*EXERCISE*: Scan the data for "Meter" and copy each matching line.

** Opening PROVIDED RECORDS block **

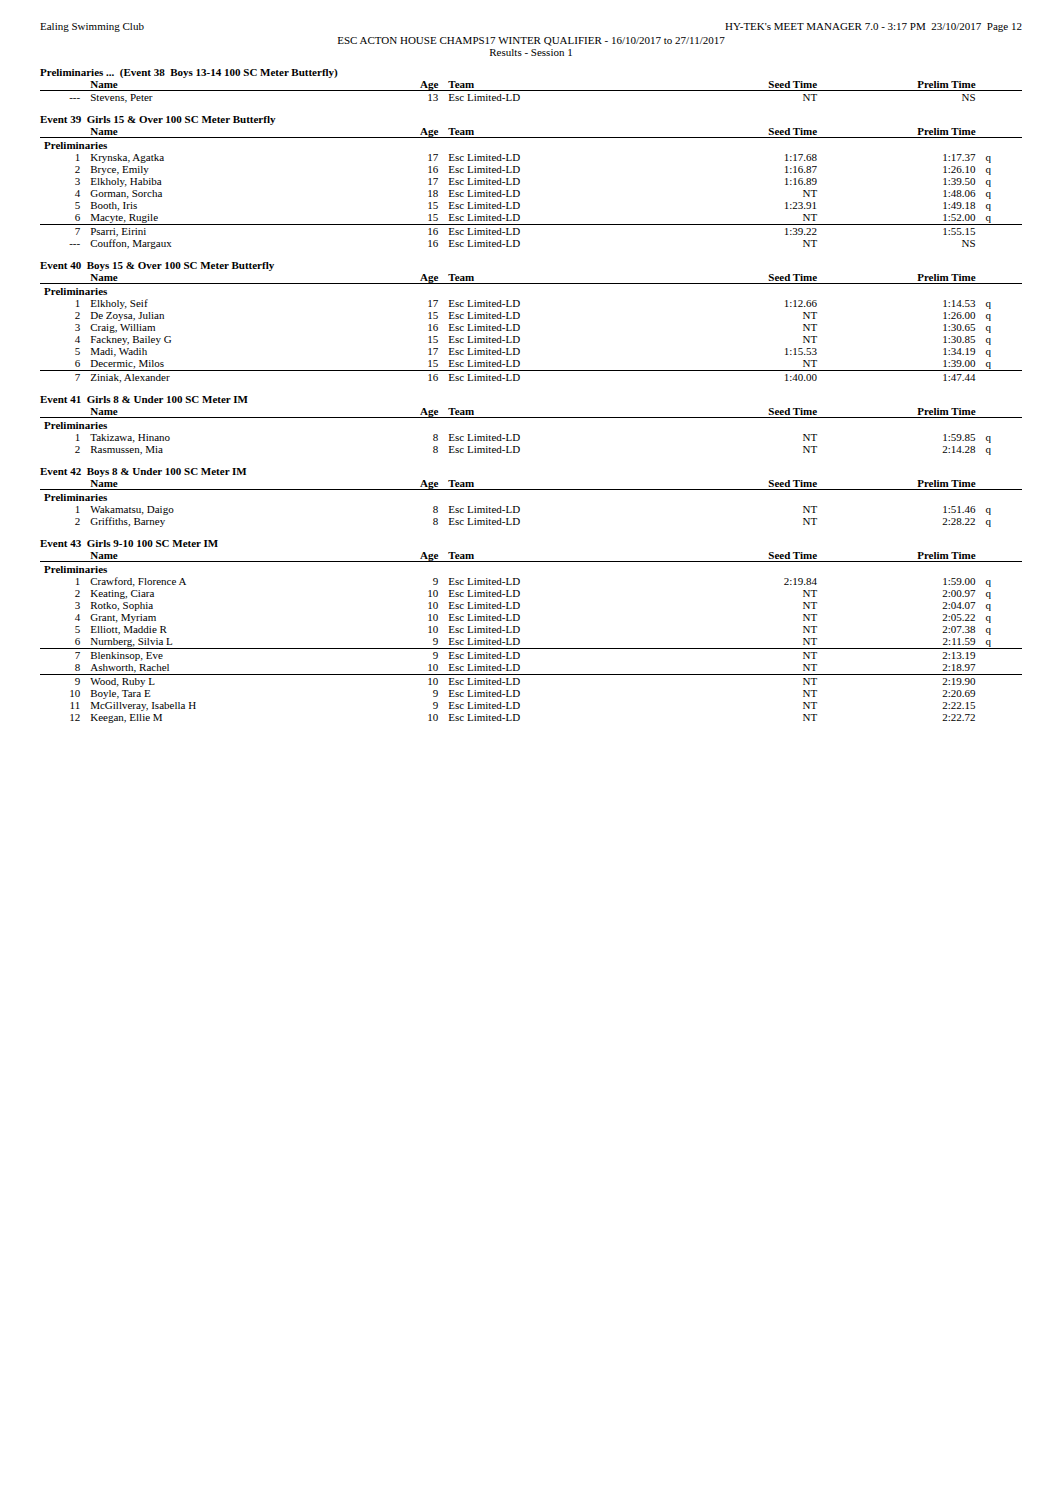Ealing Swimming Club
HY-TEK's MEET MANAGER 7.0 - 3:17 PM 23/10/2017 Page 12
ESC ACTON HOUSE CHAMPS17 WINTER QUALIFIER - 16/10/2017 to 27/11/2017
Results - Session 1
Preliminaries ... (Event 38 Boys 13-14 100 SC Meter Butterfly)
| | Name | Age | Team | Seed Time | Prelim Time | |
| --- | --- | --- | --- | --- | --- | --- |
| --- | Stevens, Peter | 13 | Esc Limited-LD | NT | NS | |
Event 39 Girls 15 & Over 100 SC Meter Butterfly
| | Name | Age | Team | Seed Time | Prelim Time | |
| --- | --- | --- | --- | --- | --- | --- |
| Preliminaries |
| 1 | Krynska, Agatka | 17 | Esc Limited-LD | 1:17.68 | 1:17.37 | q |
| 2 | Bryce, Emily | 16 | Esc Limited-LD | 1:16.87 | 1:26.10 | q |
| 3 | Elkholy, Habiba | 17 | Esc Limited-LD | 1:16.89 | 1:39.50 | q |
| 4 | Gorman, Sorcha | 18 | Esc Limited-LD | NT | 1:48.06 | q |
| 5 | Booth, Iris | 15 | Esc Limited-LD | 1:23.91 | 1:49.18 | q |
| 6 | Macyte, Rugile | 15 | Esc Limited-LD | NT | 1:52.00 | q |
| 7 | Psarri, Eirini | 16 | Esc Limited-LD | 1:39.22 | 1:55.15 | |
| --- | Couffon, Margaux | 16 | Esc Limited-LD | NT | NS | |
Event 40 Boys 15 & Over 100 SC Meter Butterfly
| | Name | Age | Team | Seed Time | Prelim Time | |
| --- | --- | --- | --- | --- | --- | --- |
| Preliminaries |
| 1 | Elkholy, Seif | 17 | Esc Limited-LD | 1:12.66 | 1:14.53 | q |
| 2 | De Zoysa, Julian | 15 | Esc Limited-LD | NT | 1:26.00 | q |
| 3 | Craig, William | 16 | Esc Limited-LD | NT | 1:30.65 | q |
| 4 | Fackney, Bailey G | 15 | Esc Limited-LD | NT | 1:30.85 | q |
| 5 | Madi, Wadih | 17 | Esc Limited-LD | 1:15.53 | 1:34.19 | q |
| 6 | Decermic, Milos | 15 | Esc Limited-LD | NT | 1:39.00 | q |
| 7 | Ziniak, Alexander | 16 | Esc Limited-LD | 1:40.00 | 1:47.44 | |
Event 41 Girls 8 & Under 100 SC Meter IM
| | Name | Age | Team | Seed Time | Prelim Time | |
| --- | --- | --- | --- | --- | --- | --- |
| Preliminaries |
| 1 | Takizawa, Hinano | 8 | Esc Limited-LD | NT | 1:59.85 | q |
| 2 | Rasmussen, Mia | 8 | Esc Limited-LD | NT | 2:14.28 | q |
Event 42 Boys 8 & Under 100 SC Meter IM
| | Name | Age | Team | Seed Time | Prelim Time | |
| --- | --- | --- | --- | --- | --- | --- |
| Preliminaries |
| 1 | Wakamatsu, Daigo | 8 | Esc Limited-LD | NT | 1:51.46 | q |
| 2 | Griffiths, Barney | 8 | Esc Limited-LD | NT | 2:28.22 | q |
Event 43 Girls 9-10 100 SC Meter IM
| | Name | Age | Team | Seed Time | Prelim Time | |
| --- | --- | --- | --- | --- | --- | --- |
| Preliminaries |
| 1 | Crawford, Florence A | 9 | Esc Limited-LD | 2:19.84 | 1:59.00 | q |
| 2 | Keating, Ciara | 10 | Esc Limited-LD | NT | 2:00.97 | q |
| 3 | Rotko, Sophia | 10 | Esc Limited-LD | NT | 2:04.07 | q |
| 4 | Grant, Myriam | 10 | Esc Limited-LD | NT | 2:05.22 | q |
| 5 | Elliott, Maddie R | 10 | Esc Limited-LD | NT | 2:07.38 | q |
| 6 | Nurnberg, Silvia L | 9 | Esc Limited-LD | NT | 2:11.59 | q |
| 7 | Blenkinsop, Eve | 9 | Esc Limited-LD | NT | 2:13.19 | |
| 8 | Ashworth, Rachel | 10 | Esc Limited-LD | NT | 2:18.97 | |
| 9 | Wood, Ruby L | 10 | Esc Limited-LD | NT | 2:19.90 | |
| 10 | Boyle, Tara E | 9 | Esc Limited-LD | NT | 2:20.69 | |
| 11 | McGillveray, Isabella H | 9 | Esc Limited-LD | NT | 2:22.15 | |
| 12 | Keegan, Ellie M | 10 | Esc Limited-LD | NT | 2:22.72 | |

** Closing PROVIDED RECORDS block **

*WRITTEN ANSWER*:
Preliminaries ... (Event 38 Boys 13-14 100 SC Meter Butterfly)
Event 39 Girls 15 & Over 100 SC Meter Butterfly
Event 40 Boys 15 & Over 100 SC Meter Butterfly
Event 41 Girls 8 & Under 100 SC Meter IM
Event 42 Boys 8 & Under 100 SC Meter IM
Event 43 Girls 9-10 100 SC Meter IM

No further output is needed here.